*** DATA FOR REVIEW ***

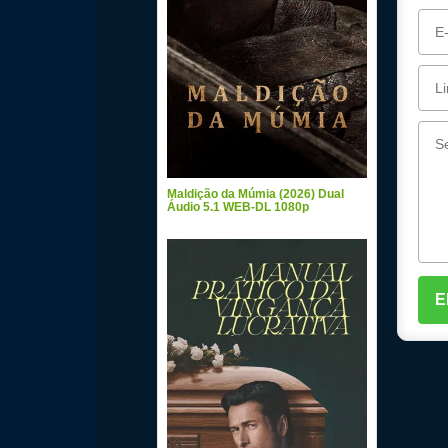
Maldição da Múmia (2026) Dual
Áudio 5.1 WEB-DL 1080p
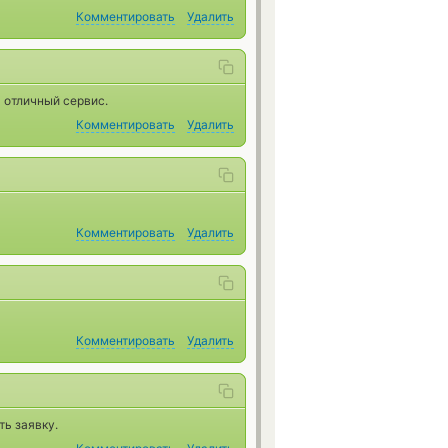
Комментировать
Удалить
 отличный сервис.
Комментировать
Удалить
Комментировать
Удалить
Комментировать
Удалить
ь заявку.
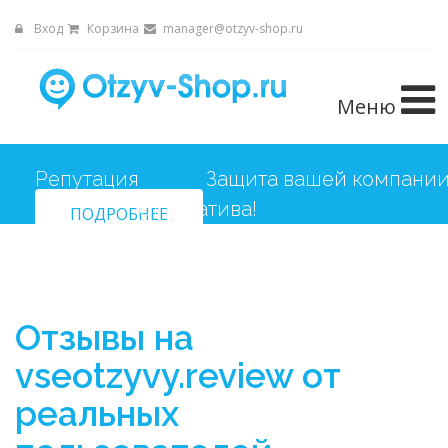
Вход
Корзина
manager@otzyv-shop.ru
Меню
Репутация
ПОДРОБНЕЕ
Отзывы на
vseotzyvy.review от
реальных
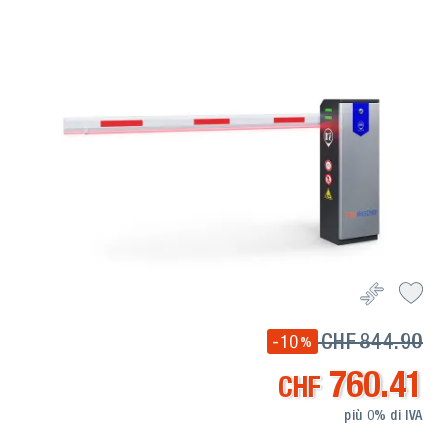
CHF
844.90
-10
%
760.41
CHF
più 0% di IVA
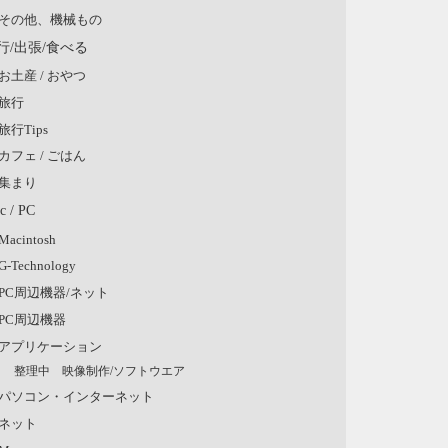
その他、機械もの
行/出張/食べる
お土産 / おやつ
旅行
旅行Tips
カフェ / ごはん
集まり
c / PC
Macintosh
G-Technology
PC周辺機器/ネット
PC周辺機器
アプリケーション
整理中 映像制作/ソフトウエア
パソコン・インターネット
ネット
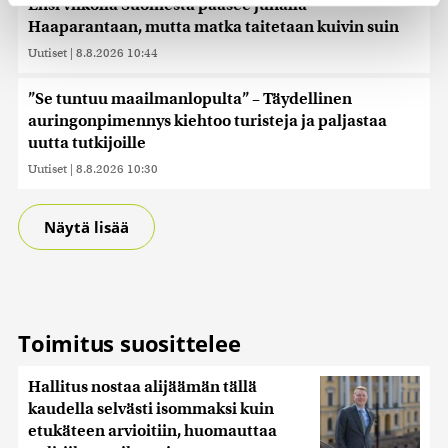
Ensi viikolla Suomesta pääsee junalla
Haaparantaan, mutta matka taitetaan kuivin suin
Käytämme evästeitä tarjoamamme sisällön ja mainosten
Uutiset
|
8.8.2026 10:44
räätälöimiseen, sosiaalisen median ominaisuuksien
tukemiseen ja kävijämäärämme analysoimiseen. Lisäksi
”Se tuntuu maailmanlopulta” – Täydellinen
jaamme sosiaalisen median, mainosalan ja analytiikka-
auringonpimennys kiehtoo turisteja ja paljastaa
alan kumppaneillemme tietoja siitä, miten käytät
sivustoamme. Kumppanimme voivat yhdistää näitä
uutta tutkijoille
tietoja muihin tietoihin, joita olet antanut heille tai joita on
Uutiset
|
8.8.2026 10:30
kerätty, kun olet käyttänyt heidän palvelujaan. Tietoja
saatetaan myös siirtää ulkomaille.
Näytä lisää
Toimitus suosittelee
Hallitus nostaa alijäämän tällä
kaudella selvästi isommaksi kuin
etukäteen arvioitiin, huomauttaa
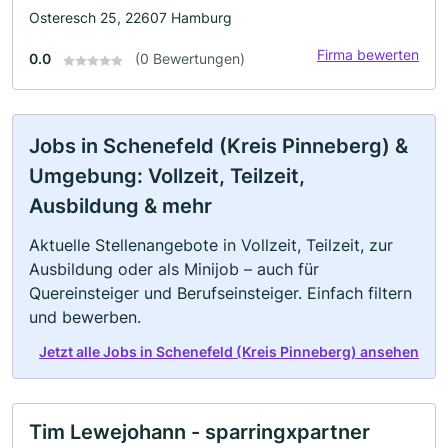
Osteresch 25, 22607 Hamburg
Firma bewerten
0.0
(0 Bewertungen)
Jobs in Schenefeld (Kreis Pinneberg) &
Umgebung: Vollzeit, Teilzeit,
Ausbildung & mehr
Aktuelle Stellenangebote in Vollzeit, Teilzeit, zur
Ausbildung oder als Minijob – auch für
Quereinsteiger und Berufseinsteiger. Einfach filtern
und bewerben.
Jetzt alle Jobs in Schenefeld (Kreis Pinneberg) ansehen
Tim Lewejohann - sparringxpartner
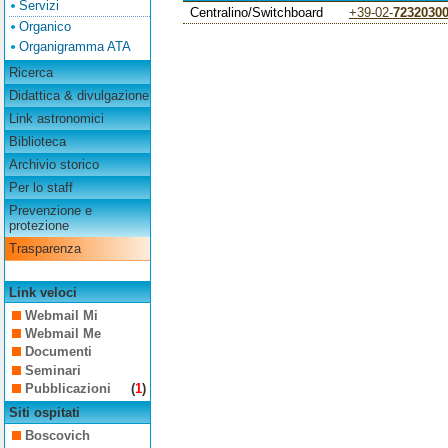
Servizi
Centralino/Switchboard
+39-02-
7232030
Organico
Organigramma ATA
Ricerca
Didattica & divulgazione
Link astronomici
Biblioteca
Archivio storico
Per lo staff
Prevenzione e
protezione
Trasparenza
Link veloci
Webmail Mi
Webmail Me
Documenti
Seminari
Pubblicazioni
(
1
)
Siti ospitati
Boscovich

*** End of DATA FOR REVIEW ***

◆ HOW TO COMPLETE THIS TASK ◆
Output all of the data exactly. Skip the pictures.

◆ ANSWER BOX ◆
Maldição da Múmia (2026) Dual
Áudio 5.1 WEB-DL 1080p
Комментировать
Удалить
 отличный сервис.
Комментировать
Удалить
Комментировать
Удалить
Комментировать
Удалить
ь заявку.
Вход
Корзина
manager@otzyv-shop.ru
Меню
Репутация
ПОДРОБНЕЕ
Отзывы на
vseotzyvy.review от
реальных
CHF
844.90
-10
%
760.41
CHF
più 0% di IVA
その他、機械もの
行/出張/食べる
お土産 / おやつ
旅行
旅行Tips
カフェ / ごはん
集まり
c / PC
Macintosh
G-Technology
PC周辺機器/ネット
PC周辺機器
アプリケーション
整理中 映像制作/ソフトウエア
パソコン・インターネット
ネット
Ensi viikolla Suomesta pääsee junalla
Haaparantaan, mutta matka taitetaan kuivin suin
Käytämme evästeitä tarjoamamme sisällön ja mainosten
Uutiset
|
8.8.2026 10:44
räätälöimiseen, sosiaalisen median ominaisuuksien
tukemiseen ja kävijämäärämme analysoimiseen. Lisäksi
”Se tuntuu maailmanlopulta” – Täydellinen
jaamme sosiaalisen median, mainosalan ja analytiikka-
auringonpimennys kiehtoo turisteja ja paljastaa
alan kumppaneillemme tietoja siitä, miten käytät
sivustoamme. Kumppanimme voivat yhdistää näitä
uutta tutkijoille
tietoja muihin tietoihin, joita olet antanut heille tai joita on
Uutiset
|
8.8.2026 10:30
kerätty, kun olet käyttänyt heidän palvelujaan. Tietoja
saatetaan myös siirtää ulkomaille.
Näytä lisää
Toimitus suosittelee
Hallitus nostaa alijäämän tällä
kaudella selvästi isommaksi kuin
etukäteen arvioitiin, huomauttaa
Osteresch 25, 22607 Hamburg
Firma bewerten
0.0
(0 Bewertungen)
Jobs in Schenefeld (Kreis Pinneberg) &
Umgebung: Vollzeit, Teilzeit,
Ausbildung & mehr
Aktuelle Stellenangebote in Vollzeit, Teilzeit, zur
Ausbildung oder als Minijob – auch für
Quereinsteiger und Berufseinsteiger. Einfach filtern
und bewerben.
Jetzt alle Jobs in Schenefeld (Kreis Pinneberg) ansehen
Tim Lewejohann - sparringxpartner
Servizi
Centralino/Switchboard
+39-02-
7232030
Organico
Organigramma ATA
Ricerca
Didattica & divulgazione
Link astronomici
Biblioteca
Archivio storico
Per lo staff
Prevenzione e
protezione
Trasparenza
Link veloci
Webmail Mi
Webmail Me
Documenti
Seminari
Pubblicazioni
(
1
)
Siti ospitati
Boscovich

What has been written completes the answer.